Pseudostrabismus: It looks like the baby’s left eye is turning inwards (a left esotropia), when in fact the eyes are straight.

Signs of paediatric strabismus:

The most obvious sign of a child having strabismus is a noticeable tendency for an eye to drift or turn. This can range from being very obvious (for example a large amplitude, constant eye turn), to occasionally noticed (for example an intermittent, fleeting eye turn), to very subtle and usually only noticed by the main caregiver (for example an eye turn that only happens on looking up to one side).

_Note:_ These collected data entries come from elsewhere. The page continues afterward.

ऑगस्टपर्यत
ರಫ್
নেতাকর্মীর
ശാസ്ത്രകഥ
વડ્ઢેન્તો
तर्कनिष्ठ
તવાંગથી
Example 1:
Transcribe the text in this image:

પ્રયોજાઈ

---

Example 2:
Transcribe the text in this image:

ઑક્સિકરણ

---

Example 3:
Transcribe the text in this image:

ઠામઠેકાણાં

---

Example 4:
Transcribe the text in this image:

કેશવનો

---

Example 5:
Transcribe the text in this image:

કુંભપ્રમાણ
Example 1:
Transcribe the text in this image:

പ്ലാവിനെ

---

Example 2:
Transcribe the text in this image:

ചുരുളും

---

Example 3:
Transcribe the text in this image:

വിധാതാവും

Other signs include squinting the eyes (furrowing the brow to narrow the eyes when looking at something), closing one eye in bright sunlight, rubbing the eyes, excessive blinking, headaches or complaining of sore, tired eyes.

If you are at all concerned about your child’s eyes, or feel they may have strabismus, it is always best to have their eyes checked with a paediatric ophthalmologist.

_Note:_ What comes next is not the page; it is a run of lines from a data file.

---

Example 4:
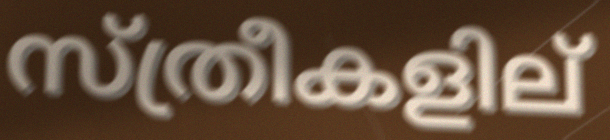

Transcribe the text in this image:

സ്ത്രീകളില്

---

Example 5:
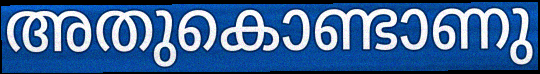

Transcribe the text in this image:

അതുകൊണ്ടാണു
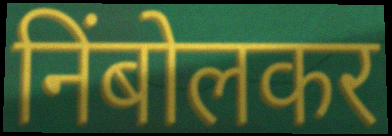
निंबोलकर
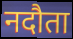
नदौता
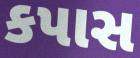
કપાસ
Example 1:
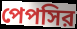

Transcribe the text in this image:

পেপসির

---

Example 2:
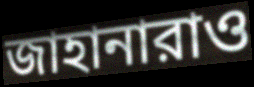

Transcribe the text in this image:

জাহানারাও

Why does it matter if my child has an eye turn?

Paediatric strabismus can have disastrous effects on vision development. An eye that turns, provides the child’s brain with conflicting information. Because a child’s brain is within a plasticity phase known as neuroplasticity, (read more about this here: the child’s brain will often “switch off” the turning eye due to this conflicting information. This “switching off” of one eye is known as amblyopia, and if left untreated, amblyopia can cause blindness in the strabismic eye.

In childhood, amblyopia can be treated using occlusion therapy (often referred to as patching). Patching involves covering up the dominant eye with an eye patch for a few hours each day so that the strabismic eye develops neural connections with the brain, thereby strengthening the vision. For more information on amblyopia, please read our previous post on adult strabismus.

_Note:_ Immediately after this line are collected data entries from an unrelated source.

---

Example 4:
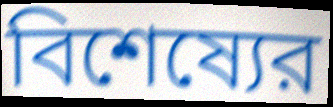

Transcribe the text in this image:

বিশেষ্যের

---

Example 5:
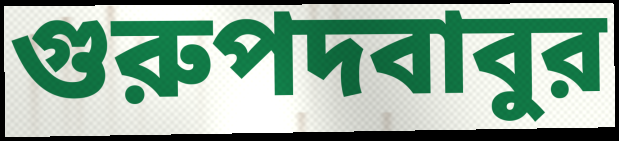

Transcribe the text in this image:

গুরুপদবাবুর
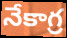
నేకాగ్ర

Treatment for paediatric strabismus:

The most important factor in treatment of childhood strabismus hinges around vision development. The priority is always given to developing the vision first, rather than correcting the strabismus. Often these treatments go hand in hand, and can be treated at the same time. Depending on the type of eye turn, we may need to treat the vision first, and then treat the strabismus afterwards.

Here are the most common means of treating paediatric strabismus:

  • Treating amblyopia first (patching). Patching will not directly fix the strabismus of the eye, it aims to correct the vision of the strabismic eye. Often by improving the vision of the eye, we see an improvement to the strabismus of the eye, but it is important to be aware that amblyopia treatment aims to improve vision, not the eye turn.
  • Glasses: Often glasses are prescribed to help manage a paediatric strabismus. Some forms of glasses can help control certain types of eye turns. It is important to note that we will only prescribe glasses where they are absolutely necessary for vision or control of an eye turn.
  • Eye exercises: Eye exercises, often referred to as orthoptic exercises, are only used in select cases of paediatric strabismus. The orthoptists at Sydney ophthalmic specialists are all trained in paediatric orthoptics and will work along side the paediatric ophthalmologist to diagnose and treat strabismus that could benefit from eye exercises.
  • Strabismus surgery: Strabismus surgery is often required for paediatric strabismus. In most cases, all other options are tried first in an attempt to avoid surgery. Your paediatric ophthalmologist will talk to you about the likelihood of your child requiring strabismus surgery. Strabismus surgery for children is performed as a day procedure, but requires a general anaesthetic. Your ophthalmologist will talk you through the steps involved in the surgery. There are also a few very good resources available to explain strabismus surgery to children. Contact our office for further information on this, or visit to find a copy of a useful book to read to your child before they have strabismus surgery. We have a few copies of this book that we can loan out to our patients.


A young baby wearing an eyepatch over the right eye to treat amblyopia in the left eye.